Why Music Matters
In the movie “Amadeus,” Antonio Saleri describes the first time he saw a pice of Mozart’s music:
“On the page it looked – nothing. The beginning simple, almost comic,” he says, as the music begins slowly in the background. “Just a pulse – bassoons and basset horns – like a rusty squeezebox. Then suddenly – high above it – an oboe,” he exclaims, and you hear the oboe’s glorious entrance as if on cue – “a single note, hanging there unwavering, till a clarinet took over and sweetened it into a phrase of such delight.
“This was no composition by a performing monkey,” he says, referring to Mozart’s early years performing blindfolded for various royalty. “This was a music I’d never heard. Filled with such longing, such unfulfillable longing, it had me trembling. It seemed to me that I was hearing the very voice of God.”

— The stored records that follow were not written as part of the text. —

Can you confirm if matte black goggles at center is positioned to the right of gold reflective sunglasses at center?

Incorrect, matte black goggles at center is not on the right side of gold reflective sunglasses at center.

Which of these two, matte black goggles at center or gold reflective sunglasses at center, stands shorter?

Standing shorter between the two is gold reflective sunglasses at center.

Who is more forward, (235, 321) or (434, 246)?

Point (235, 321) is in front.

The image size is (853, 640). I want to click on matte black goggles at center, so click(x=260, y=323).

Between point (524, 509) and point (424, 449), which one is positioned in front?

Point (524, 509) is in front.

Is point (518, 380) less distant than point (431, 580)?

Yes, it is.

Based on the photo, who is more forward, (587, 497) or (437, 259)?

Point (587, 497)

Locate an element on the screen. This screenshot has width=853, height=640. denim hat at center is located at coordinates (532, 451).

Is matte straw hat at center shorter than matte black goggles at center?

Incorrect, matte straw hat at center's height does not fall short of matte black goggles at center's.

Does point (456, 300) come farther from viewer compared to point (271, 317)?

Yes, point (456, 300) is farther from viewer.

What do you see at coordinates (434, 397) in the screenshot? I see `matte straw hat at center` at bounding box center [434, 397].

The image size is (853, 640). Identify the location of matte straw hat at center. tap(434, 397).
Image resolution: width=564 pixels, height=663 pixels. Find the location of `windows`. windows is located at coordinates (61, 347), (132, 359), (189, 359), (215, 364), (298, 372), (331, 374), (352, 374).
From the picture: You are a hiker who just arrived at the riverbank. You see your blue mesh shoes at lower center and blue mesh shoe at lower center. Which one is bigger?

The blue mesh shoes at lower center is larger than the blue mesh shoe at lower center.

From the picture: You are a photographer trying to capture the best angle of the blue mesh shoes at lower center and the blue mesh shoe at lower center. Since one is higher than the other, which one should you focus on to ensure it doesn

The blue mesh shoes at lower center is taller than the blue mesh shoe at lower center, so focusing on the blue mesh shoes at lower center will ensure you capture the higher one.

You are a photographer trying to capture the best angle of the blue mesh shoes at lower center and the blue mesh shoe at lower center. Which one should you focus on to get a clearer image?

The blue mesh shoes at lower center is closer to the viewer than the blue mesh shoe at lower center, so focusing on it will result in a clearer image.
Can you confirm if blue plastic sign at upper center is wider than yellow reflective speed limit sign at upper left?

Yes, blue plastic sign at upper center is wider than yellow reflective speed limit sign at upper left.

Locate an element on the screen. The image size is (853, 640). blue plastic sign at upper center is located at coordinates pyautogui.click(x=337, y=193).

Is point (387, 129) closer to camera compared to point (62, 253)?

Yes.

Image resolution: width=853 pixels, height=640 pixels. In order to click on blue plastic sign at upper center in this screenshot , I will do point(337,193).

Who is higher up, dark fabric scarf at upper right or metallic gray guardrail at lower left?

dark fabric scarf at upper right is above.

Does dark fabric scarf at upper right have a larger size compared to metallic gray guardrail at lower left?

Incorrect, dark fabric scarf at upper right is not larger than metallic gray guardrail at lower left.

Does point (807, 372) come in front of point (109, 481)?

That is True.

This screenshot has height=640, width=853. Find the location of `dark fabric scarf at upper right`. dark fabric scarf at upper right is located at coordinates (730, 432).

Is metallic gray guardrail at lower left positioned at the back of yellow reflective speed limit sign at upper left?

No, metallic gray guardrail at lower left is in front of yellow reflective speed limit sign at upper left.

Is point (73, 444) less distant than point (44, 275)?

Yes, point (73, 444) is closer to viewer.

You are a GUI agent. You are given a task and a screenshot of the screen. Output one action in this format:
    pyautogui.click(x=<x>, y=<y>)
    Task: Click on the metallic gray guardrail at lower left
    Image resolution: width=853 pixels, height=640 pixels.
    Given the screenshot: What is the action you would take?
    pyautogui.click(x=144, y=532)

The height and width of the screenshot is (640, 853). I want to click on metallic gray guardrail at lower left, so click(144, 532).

Yes, it’s fiction. But it describes the opening of Mozart’s Serenade for Winds so perfectly. (And F. Murray Abraham, in my opinion, won his Best Actor Oscar with this short scene.) That one paragraph of dialogue is testimony to Mozart’s uncanny ability to take a simple phrase, build on it, and use instruments with such forethought. You hear everything that Salieri describes, and when the oboe joins the piece, you do hear a heavenly sound similar to a soprano singing sweetly. It’s a magnificent moment.
Mozart is simply one of thousands, maybe millions who have the power to reach us emotionally through music. For some, it may be Chopin; for others, it may be Billie Holliday, the Carpenters, U2 or an obscure indie artist. It may be a flamenco guitarist or a South African choir. Each musician speaks to us in some way; how strongly we react to it is the measure of our love for that particular song.
Music matters
The English composer Frederick Delius said, “Music is an outburst of the soul.” We forget that for some, it’s not as easy as it was for Mozart. Each piece is a work of art, and the composer may labor for days, weeks or months to leave his or her exact thumbprint on it, telling us, “This is me. This is who I am and how I’m feeling.” It’s an extremely personal task, writing music. So many nuances can affect it: tempo, chords, dynamics, melody and harmony, instrumentation and structure. Change one aspect, and you get a different song, or a different feeling.
For instance, at the end of Maria McKee’s “I’m Awake,” the chord structure alternates between minor and major keys each measure – every four beats. The result is almost bipolar, with your mood changing each measure from melancholy to joy, until the song ends on a major chord, and the smile wins out.
That’s what’s amazing about music: we can empathize with the feeling that the songwriter is trying to express. Whatever it is the composer is trying to say, we get it. So many songs have moved me to tears, or made me smile with a wondrous satisfaction. I can find a song that fits any mood that crosses my mind and heart; it’s this ability of music to reach into our souls, find a common thread, and elicit that same feeling that makes it special.
Even the most tone-deaf person can name a song that makes them happy, or play a song when they’re down in the dumps. It doesn’t matter whether you know music theory or have an extensive background in Western music. One study of a tribe in Cameroon showed that even with no exposure to Western music, the members of the tribe were able to associate happiness with major keys, and fear with minor keys.
Music is universal, and yes, music matters. It’s a way we can communicate when words simply fail us. We write music as an outlet for our feelings, and we listen to music for the same reason. Music makes us feel alive – no other species can react to the music the way we do, and no matter what the feeling is – laughter, depression, lyrics that make us think – it’s a part of being alive and human. And what a joy it is to experience it.
Judith
You have outdone yourself. A Pulitzer. This is what I have wanted to say for so long and didn’t know how. A brilliant job. Music is a religious experience fulfilled by the likes of Mozart, Itzak Perl man, John Rutter. As I have said so many times, music is life.
Susan
Gone by Jim Chappell. Yes music is universal because it uses our right brain, not the left.